Task description =>
Below are records. Copy every line with "Return" in it.

Saved entries
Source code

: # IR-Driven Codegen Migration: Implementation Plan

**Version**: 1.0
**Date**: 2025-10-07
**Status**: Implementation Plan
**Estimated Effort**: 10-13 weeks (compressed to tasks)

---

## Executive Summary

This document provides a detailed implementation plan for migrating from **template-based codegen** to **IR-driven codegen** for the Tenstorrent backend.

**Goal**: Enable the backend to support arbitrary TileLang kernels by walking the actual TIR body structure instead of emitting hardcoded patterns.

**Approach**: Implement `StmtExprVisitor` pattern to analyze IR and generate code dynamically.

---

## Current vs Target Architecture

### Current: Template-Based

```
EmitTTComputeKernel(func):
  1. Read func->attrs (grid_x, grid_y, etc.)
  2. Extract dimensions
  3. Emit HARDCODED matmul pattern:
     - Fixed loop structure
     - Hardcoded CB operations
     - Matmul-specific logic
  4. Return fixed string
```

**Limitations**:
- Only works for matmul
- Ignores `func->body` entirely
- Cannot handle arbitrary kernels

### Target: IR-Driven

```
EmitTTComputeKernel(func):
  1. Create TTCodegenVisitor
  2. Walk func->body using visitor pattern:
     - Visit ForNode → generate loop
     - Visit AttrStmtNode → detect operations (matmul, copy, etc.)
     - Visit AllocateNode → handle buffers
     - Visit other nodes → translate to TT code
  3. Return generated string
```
==
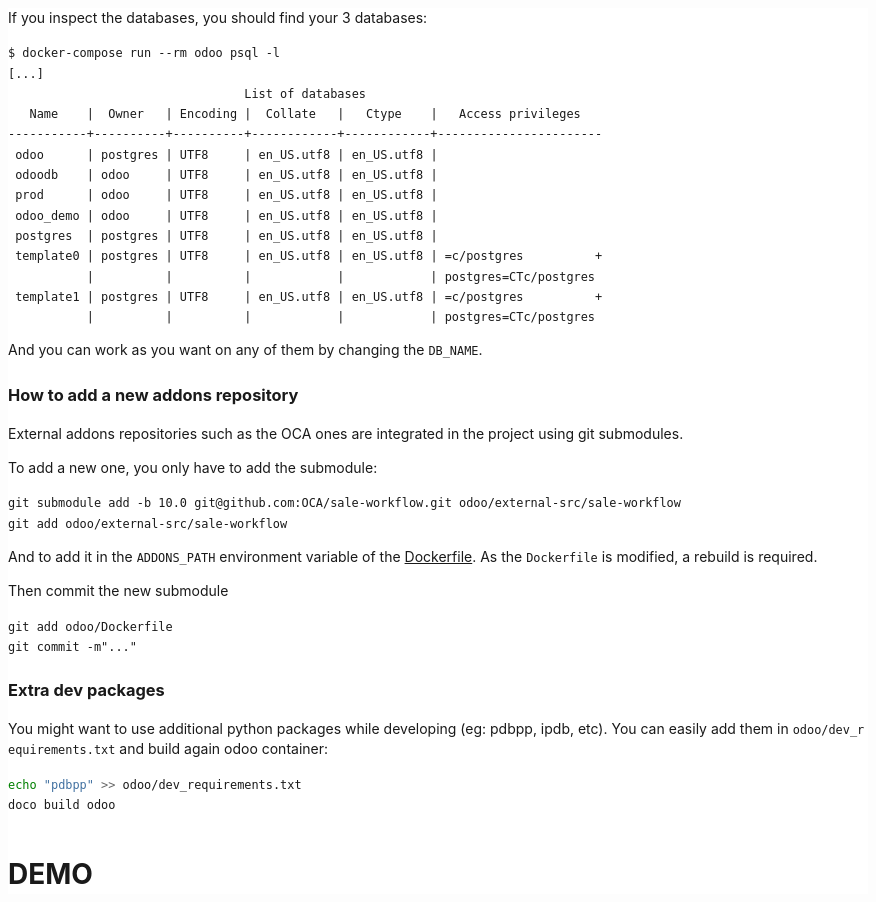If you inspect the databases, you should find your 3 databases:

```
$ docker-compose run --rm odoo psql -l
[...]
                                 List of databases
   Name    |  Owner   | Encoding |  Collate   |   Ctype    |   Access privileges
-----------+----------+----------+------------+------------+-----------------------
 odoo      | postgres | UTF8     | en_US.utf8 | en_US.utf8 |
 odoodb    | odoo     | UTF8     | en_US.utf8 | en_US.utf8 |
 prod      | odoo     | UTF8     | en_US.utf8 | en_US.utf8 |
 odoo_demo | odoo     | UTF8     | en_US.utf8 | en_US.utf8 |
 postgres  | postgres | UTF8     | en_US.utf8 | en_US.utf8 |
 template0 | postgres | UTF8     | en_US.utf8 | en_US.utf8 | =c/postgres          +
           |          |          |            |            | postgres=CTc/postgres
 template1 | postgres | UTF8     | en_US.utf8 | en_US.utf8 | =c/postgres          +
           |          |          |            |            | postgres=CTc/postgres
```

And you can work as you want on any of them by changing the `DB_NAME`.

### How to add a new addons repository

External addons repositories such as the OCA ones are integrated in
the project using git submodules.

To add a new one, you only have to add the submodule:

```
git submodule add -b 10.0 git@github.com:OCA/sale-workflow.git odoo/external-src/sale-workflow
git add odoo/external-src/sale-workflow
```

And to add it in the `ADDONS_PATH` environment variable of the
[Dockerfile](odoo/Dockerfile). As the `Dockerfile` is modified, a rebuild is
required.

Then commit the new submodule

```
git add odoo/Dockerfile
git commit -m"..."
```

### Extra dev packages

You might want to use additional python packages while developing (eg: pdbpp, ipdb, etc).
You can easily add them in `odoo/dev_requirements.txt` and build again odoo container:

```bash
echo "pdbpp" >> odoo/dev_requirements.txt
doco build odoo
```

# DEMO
...
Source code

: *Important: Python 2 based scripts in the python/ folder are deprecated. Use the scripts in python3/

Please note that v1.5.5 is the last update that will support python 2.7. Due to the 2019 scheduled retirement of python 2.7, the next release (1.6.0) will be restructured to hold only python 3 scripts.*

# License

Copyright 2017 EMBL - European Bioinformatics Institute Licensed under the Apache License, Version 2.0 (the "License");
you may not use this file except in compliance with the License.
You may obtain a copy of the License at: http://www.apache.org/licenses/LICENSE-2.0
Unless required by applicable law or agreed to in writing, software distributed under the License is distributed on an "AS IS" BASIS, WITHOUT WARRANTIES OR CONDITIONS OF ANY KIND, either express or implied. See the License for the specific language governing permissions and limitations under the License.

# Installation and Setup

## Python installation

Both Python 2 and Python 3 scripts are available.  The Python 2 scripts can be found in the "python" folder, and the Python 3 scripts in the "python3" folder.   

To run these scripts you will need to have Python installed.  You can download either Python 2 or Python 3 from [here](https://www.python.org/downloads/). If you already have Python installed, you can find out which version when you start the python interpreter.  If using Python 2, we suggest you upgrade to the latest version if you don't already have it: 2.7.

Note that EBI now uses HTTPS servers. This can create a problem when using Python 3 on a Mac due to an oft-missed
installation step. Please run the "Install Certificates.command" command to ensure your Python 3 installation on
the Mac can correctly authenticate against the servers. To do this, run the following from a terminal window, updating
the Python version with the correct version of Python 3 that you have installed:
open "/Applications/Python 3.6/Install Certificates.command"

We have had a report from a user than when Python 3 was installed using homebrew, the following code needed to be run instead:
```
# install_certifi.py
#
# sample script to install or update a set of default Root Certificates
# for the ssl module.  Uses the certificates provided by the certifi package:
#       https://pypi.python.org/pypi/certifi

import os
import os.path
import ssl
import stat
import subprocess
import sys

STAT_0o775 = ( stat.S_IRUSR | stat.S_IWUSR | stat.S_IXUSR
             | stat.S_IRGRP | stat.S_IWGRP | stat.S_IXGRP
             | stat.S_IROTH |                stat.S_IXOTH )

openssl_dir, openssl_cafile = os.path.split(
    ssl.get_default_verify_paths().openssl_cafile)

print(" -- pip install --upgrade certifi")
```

Exercise solution =>
  4. Return fixed string
  3. Return generated string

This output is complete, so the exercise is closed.